Virginia State Capitol building
FILE PHOTO: Virginia State Capitol building. (Louise Keeton/VPM)

The Virginia Senate voted Tuesday afternoon to require schools to provide an in-person option.

The  bill from Sen. Siobhan Dunnavant (R-Henrico) would go into effect in July, meaning it would impact local school districts’ plans for the upcoming school year. Dunnavant and Republican supporters were joined by a handful of Senate Democrats in approving the bill, including Senate Majority Leader Dick Saslaw (D-Fairfax).

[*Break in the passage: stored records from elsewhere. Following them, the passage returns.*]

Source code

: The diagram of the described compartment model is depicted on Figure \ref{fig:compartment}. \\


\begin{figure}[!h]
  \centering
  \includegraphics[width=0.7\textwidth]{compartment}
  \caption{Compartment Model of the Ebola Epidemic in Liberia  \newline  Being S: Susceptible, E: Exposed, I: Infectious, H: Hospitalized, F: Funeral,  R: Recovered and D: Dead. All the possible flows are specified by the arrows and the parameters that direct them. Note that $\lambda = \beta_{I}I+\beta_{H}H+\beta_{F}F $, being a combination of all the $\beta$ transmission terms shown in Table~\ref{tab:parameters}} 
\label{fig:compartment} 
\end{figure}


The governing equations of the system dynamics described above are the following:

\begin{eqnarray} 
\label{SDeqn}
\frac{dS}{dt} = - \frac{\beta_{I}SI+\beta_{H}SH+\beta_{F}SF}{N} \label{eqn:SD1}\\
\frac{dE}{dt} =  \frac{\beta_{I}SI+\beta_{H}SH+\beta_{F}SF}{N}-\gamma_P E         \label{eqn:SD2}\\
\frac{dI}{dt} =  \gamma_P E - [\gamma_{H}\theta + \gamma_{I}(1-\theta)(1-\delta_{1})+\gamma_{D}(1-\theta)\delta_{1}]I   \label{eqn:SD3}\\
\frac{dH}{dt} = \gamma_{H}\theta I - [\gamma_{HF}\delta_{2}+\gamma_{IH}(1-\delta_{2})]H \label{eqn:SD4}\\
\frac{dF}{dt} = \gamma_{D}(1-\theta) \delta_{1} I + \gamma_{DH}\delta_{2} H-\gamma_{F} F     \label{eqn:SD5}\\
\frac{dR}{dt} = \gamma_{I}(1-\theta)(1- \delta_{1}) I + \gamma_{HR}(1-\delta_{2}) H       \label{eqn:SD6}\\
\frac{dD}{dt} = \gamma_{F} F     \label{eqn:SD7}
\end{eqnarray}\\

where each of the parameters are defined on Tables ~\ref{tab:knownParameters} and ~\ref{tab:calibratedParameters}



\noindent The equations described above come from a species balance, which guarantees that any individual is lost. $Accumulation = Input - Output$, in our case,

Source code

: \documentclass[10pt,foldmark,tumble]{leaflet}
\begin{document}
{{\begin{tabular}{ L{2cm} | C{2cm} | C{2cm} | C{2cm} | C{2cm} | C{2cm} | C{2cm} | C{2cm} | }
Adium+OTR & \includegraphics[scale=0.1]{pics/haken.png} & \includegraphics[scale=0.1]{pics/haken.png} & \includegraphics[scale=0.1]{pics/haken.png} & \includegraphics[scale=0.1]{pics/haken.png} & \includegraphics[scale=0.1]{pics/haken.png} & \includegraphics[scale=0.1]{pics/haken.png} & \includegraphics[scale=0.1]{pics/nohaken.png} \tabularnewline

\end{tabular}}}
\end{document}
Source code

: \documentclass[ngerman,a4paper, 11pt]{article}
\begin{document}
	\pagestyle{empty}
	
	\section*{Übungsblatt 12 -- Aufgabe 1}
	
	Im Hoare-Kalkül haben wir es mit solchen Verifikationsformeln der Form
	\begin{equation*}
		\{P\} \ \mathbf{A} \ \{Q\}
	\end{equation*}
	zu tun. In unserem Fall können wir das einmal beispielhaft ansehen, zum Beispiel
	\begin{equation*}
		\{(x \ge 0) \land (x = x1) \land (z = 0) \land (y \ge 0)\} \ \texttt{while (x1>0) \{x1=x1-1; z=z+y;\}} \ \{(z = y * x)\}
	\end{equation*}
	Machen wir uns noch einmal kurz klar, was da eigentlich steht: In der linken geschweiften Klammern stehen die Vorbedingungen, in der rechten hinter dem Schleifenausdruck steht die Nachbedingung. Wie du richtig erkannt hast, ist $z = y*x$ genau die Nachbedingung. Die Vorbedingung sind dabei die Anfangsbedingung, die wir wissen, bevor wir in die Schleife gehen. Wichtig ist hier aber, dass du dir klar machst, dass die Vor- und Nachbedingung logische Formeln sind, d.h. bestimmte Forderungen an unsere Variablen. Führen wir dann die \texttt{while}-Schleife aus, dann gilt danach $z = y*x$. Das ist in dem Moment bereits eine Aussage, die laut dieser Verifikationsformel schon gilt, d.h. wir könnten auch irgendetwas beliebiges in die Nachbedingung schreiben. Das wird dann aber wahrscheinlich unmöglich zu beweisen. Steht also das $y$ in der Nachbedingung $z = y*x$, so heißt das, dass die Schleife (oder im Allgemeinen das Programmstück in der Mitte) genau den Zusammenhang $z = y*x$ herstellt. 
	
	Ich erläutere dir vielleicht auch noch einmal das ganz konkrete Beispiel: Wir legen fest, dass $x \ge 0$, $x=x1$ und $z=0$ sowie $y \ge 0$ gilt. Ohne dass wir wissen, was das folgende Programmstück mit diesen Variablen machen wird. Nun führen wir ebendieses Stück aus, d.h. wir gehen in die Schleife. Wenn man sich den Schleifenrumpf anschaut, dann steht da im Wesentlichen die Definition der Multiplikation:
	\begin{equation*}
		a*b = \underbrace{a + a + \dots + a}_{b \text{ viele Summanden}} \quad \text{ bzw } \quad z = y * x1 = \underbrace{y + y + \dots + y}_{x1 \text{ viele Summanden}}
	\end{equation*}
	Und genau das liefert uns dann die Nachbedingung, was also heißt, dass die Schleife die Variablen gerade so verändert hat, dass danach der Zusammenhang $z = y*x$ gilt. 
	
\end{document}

They pointed to  support for re-opening from the American Association of Physiciansand other medical professionals. 

On the floor of the Senate, Dunnavant said that the downsides of virtual learning have been devastating.

“We have safety issues, food insecurity, broadband, and IT inadequacy, we have an incredible strain on families across the state,” she said.

Dunnavant, who is a practicing OBGYN, also argued against critics of reopening who point to the risk to teachers. She highlighted recent medical research that shows  children are unlikely to spread COVID-19 outside of the home.

Despite winning over some Democrats, 13 senators voted against requiring an in-person option next school year. Sen. Ghazala Hashmi (D-Chesterfield) said she wasn’t convinced this was a job for the state legislature.

“We have local school boards who are elected by their communities to make these decisions,” Hashmi said.

The question of whether the state should force schools to reopen in-person will now go to the House of Delegates, where it’s expected to meet a tougher challenge. Republicans have criticized the Democratic majority on the House Education Committee for refusing to meet during a special session last year to take up the reopening debate.

Locally, Chesterfield and Hanover Counties are the only school districts currently offering an in-person option. Henrico County Public Schools were set to begin offering face-to-face classes,  but drew back after learning many school nurses would be mobilized to help with vaccination efforts. Richmond Public Schools will remain virtual through the spring semester this year.